- RECORDED DATA:
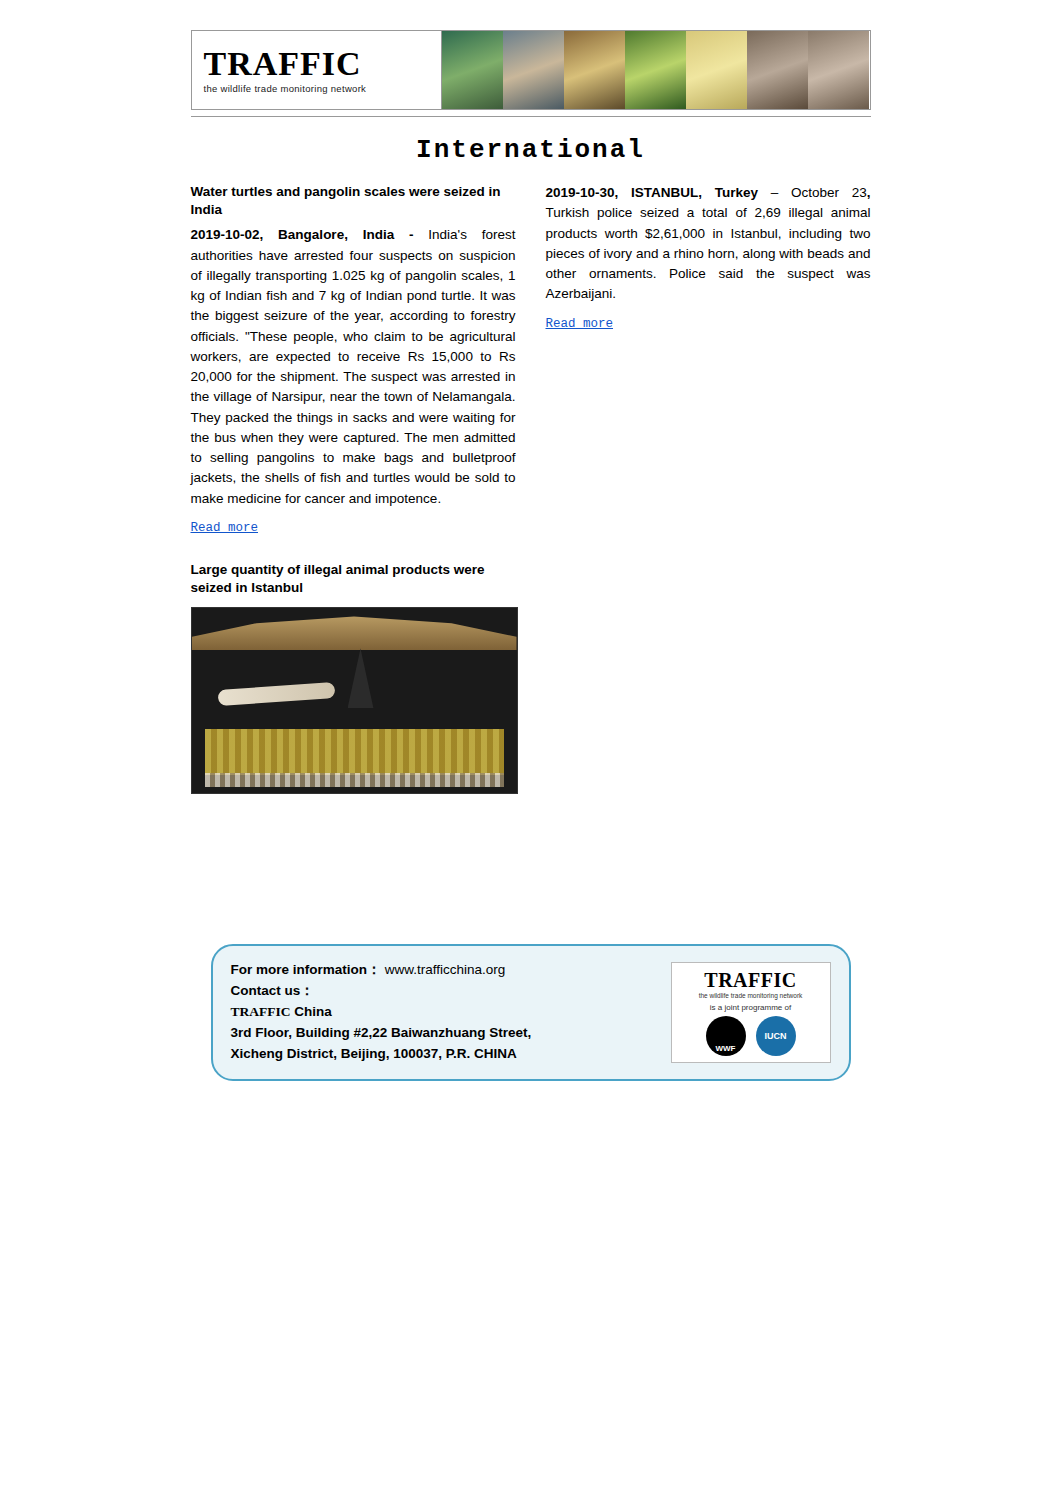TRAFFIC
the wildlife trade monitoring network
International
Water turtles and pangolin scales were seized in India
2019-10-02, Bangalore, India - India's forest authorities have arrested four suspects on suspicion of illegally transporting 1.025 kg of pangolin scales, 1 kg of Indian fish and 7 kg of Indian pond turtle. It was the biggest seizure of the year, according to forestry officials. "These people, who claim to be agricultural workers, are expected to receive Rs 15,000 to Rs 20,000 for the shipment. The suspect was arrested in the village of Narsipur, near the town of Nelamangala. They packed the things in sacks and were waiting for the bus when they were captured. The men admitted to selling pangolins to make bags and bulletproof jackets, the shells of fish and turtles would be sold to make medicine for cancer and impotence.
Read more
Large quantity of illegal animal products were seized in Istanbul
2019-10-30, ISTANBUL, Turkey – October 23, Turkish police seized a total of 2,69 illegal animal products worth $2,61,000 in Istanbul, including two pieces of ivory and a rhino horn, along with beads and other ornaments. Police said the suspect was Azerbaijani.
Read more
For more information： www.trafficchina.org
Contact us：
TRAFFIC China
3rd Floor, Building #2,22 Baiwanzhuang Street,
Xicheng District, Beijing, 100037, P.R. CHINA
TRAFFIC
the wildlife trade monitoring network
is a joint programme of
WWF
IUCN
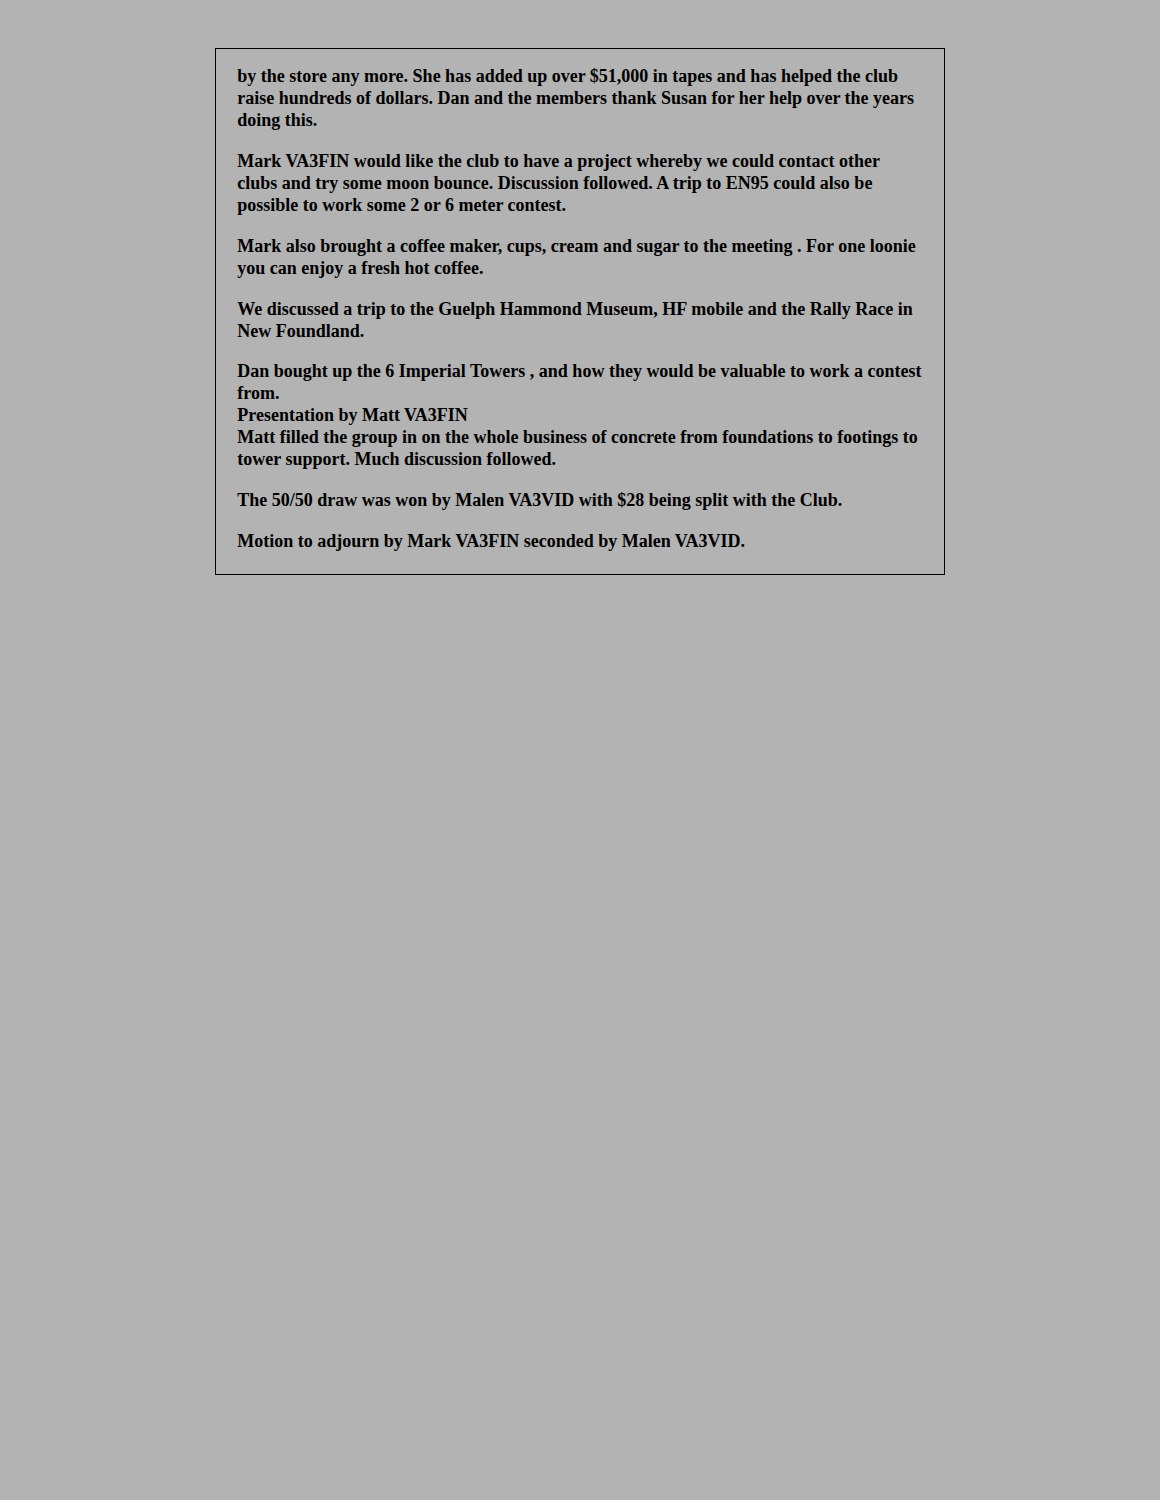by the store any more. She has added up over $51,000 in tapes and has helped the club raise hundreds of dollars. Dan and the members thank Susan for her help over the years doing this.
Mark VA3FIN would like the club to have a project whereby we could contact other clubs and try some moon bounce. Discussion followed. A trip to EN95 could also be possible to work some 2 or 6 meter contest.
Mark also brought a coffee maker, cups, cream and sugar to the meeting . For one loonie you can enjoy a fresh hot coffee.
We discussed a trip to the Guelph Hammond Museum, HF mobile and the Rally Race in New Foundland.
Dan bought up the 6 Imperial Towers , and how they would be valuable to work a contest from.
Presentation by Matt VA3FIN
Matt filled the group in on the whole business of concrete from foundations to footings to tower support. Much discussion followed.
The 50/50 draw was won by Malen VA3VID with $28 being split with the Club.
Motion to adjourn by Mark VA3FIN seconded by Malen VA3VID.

- TASK INSTRUCTIONS: Once you find the line containing "The 50/50 draw", copy it and every line after it through the end of the records, exactly and nothing else.

- RESPONSE AREA:
The 50/50 draw was won by Malen VA3VID with $28 being split with the Club.
Motion to adjourn by Mark VA3FIN seconded by Malen VA3VID.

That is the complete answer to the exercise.